* **Stored dataset items**
▶

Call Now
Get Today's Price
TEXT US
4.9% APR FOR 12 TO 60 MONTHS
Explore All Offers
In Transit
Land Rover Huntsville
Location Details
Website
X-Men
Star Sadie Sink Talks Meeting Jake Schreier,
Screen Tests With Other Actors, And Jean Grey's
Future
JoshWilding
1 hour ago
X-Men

◀
▶

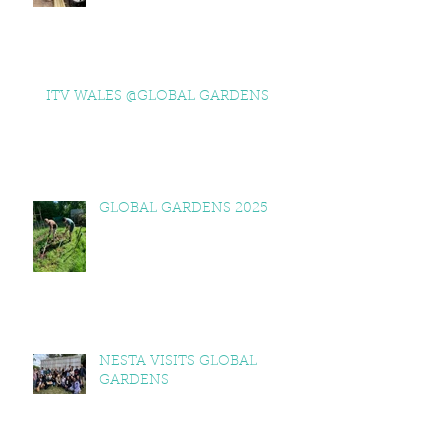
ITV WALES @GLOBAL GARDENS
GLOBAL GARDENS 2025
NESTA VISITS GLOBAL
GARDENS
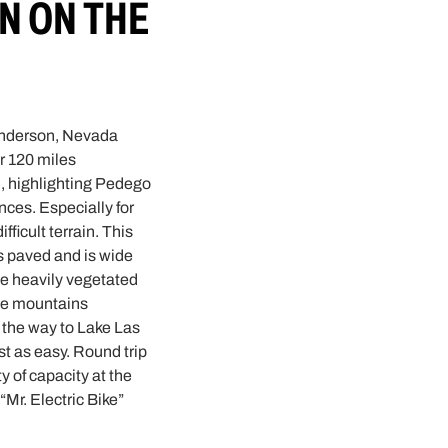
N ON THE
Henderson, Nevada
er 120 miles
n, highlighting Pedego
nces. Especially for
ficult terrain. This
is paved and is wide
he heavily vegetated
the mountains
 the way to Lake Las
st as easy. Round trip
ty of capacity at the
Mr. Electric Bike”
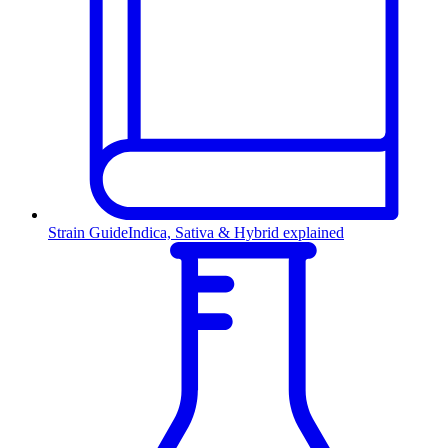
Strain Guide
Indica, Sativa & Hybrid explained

◀

* **WHAT IS NEEDED**
Pull out all lines of the data with the string "GLOBAL".

* **SOLUTION TO THIS PROBLEM**
ITV WALES @GLOBAL GARDENS
GLOBAL GARDENS 2025
NESTA VISITS GLOBAL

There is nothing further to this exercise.